Sssh! We're Not Supposed To Be Talking About

the relative risk of male homosexual sexual conduct: So some commenters to this post seem to think. To recap: My earlier post noted in passing that male homosexual sex is much more dangerous for the men than is heterosexual sex. To my surprise, three people e-mailed me with fairly detailed messages that either denied or minimized these risks. I decided to respond, because this is actually an important point, on which people need to know the facts.

1. But wait! A couple of the commenters decided that this must show some "ulterior motives" and some presumably sinister "agenda," because of course my statement was "so obvious" that there was no legitimate reason for mentioning it. I get three e-mails (which I noted in my original post) denying the accuracy of my claim. None seem to be from cranks — one is from a Ph.D. who's also a founding father of the gay rights movement, and the two others are from people who seem to be quite articulate, thoughtful, and generally well-informed. You'd think there'd be two pretty obvious motives for my responding: (A) I want to rebut what seem to be important and dangerous misconceptions. (B) I want to respond to people's criticism of my assertion. Apparently not.

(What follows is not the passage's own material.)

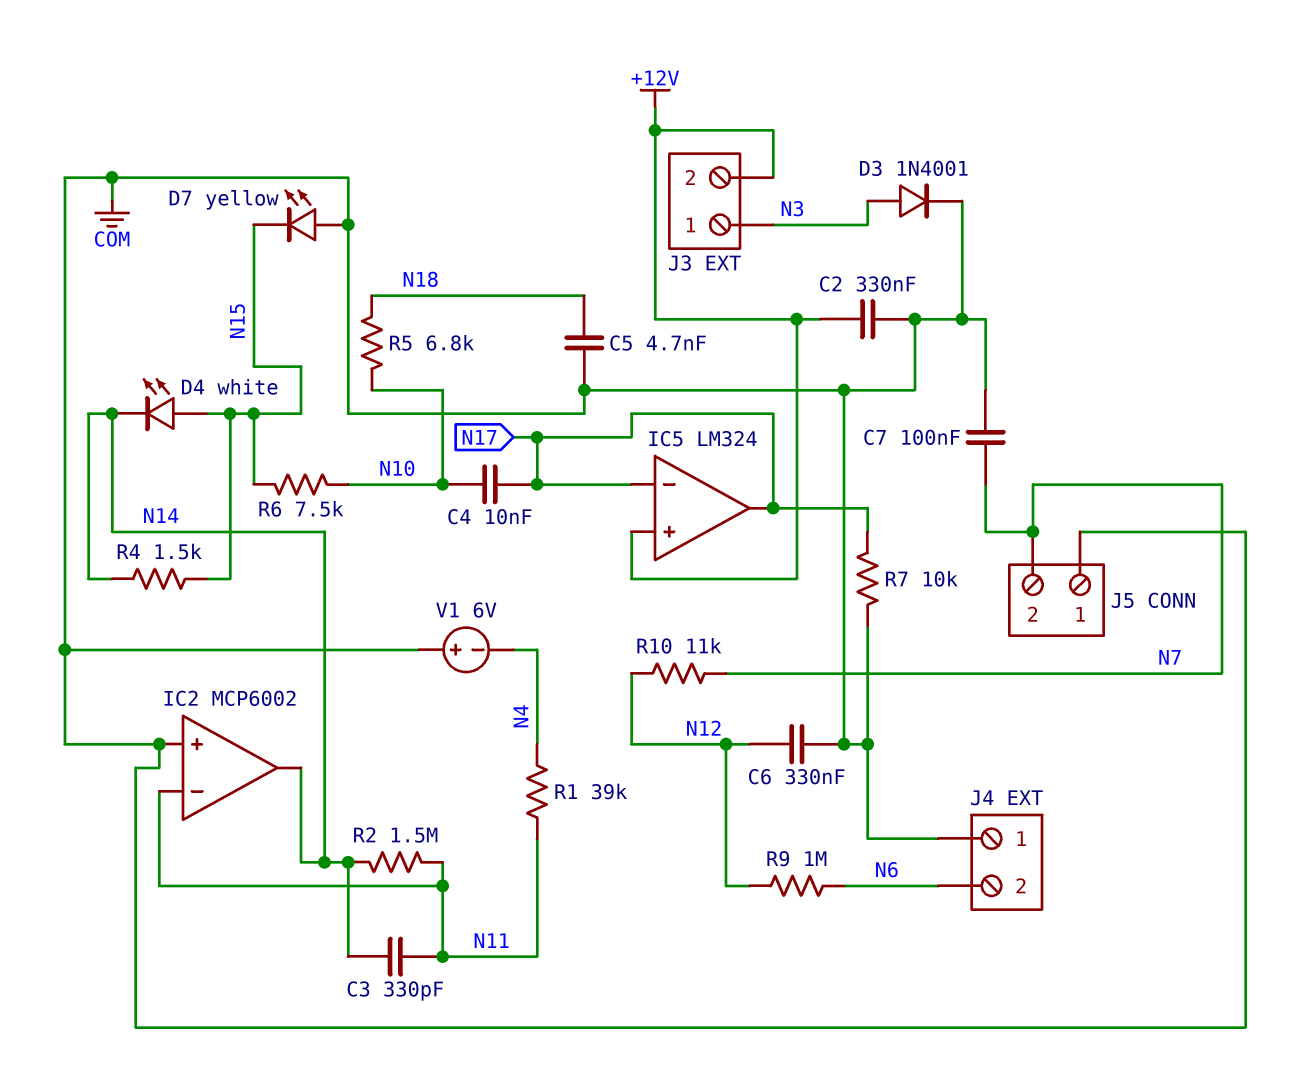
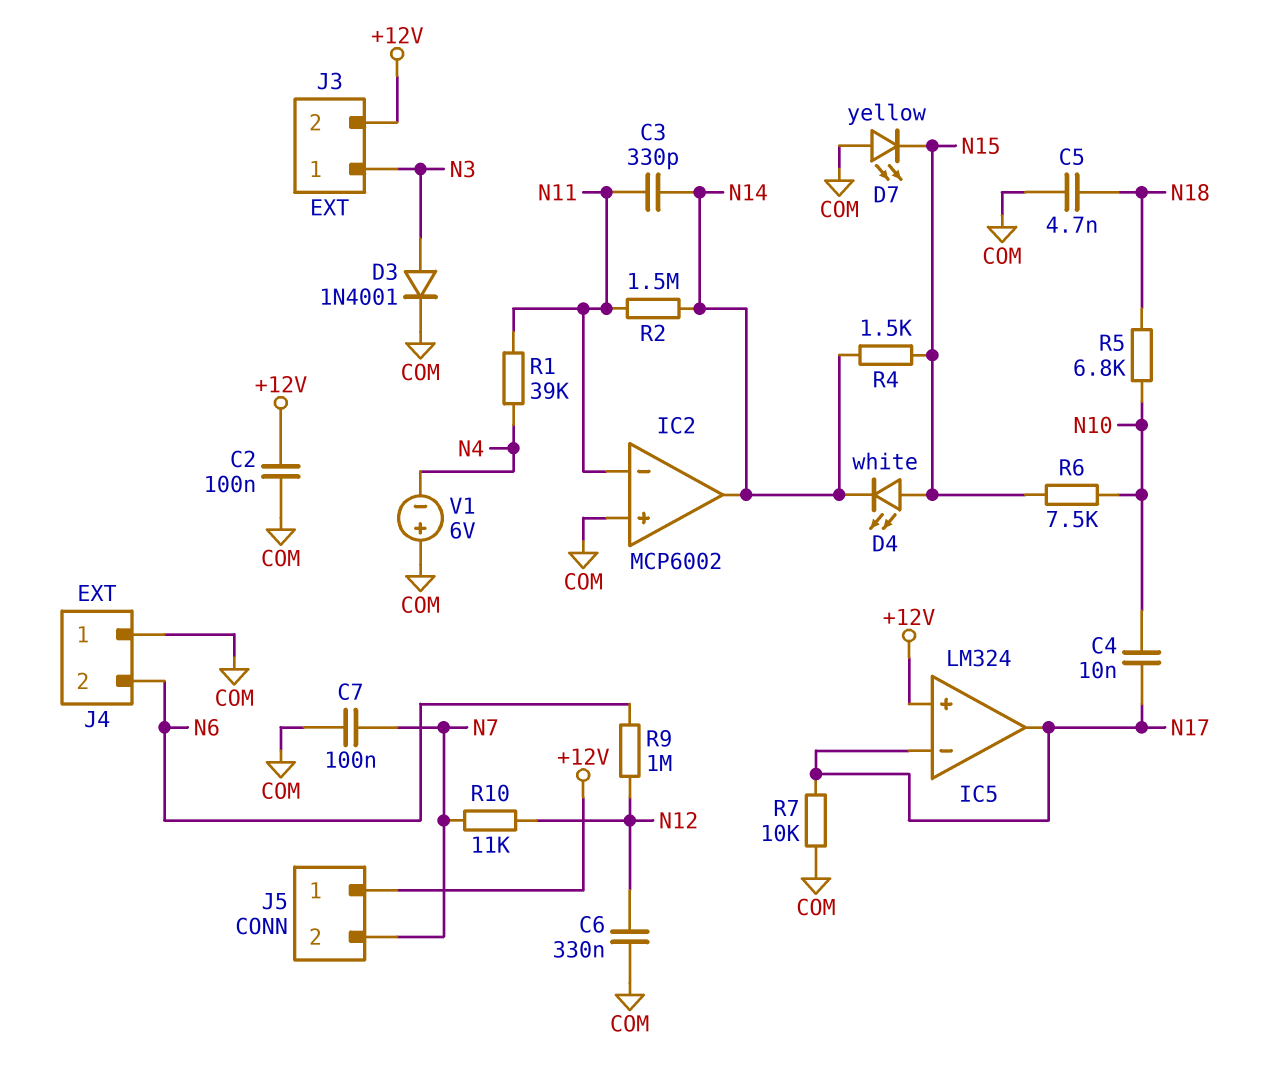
C2: 330nF (+12V, COM) -> 100nF (+12V, COM)
J5 pin 1: COM -> +12V

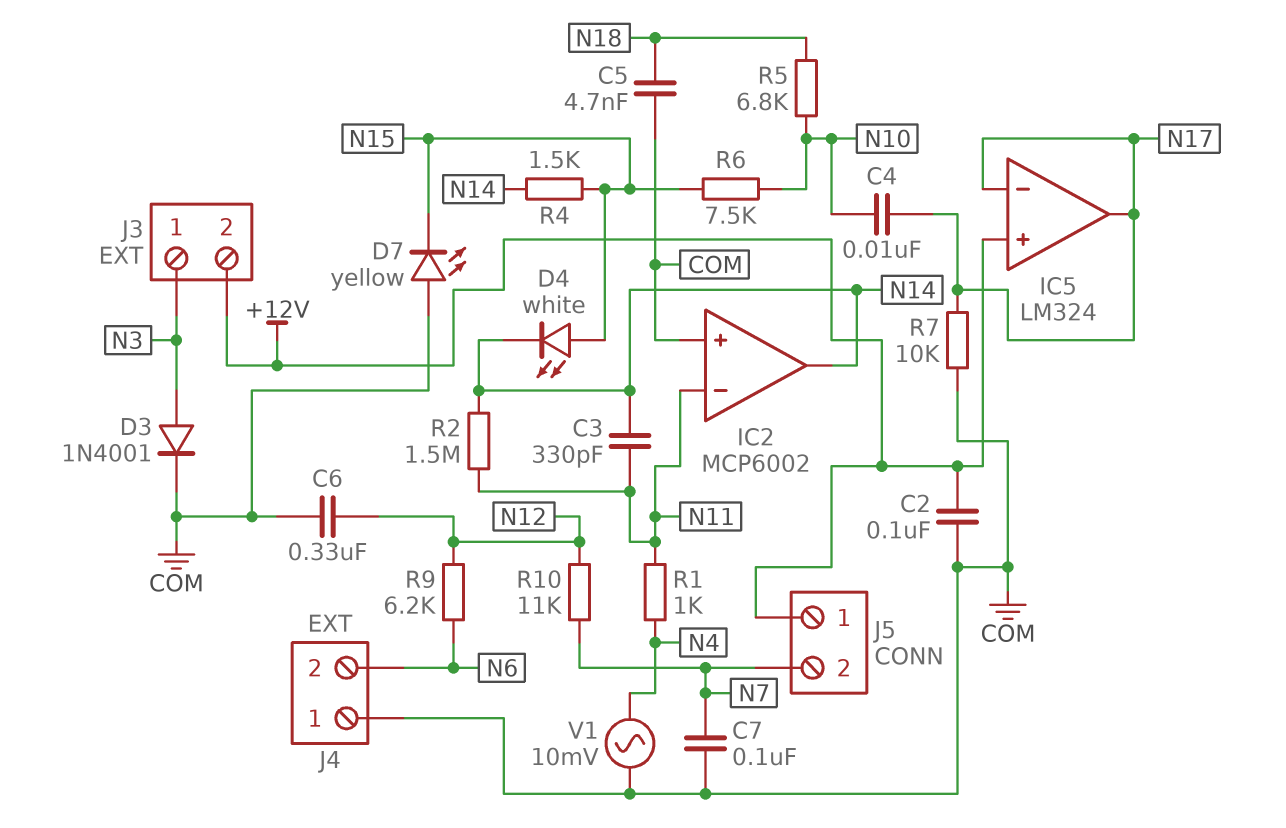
R1: 39k (N4, N11) -> 1k (N4, N11)
R9: 1M (N6, N12) -> 6.2k (N6, N12)
V1: 6V (plus COM, minus N4) -> AC 10mV (COM, N4)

OK, though, I confess: I am developing an ulterior motive in writing about this stuff. The more people tell me not to write about things that strike me as important and perfectly legitimate to write about, the more I'm tempted to write about them. If people are trying to cow others into not discussing this information, then it's all the more important that we remain uncowed.

2. Several commenters also argued that posting this information was somehow improper because it might be misused (for instance, because it would "play right into the hands of the anti-gay right").

Well, I'm an academic, and my sense of the academic ethos — or at least the best of that ethos — is that we try to publish the facts, even when the facts may be used by bad people in bad arguments as well as by good people in good arguments. (Yes, there are obvious exceptions, perhaps such as publishing information about how anyone can brew up smallpox in his kitchen; but the very extremeness of this example should remind us how narrow these exceptions are.)

Lots of information related to race, sex, sexual orientation, and more can be and has been misused by bad people. Yet reasoned inquiry and debate can't proceed without it. You can't think seriously about criminal justice and crime control without recognizing the racial disparities in crime. You can't think seriously about the causes of disproportionate representation of men and women in certain fields without at least considering whether men and women might on average have important biological differences that might explain some of this disproportion. You can't think seriously about what public health strategies are needed to fight AIDS, about whether various existing strategies are being conducted usefully and honestly, about whether it's proper for sperm banks or blood banks to screen out gay donors, about why AIDS infection patterns are so different in Africa and in the U.S. — or for that matter, about how careful one should be in one's own sex life, or whether (if one is a bisexual) one should experiment with homosexual sexual behavior — without knowing the data about the demographics of HIV.

If people misuse the data I posted, I'm sorry, in the sense that I wish they didn't do that. But I'm not the least bit sorry I posted it. These are tremendously important facts; literally life-or-death facts for some. I'm going to keep posting information like this, because I believe that keeping quiet about it does far more harm than good. And the more I see people trying to stop others from distributing this information, the more important it seems to me that it be distributed.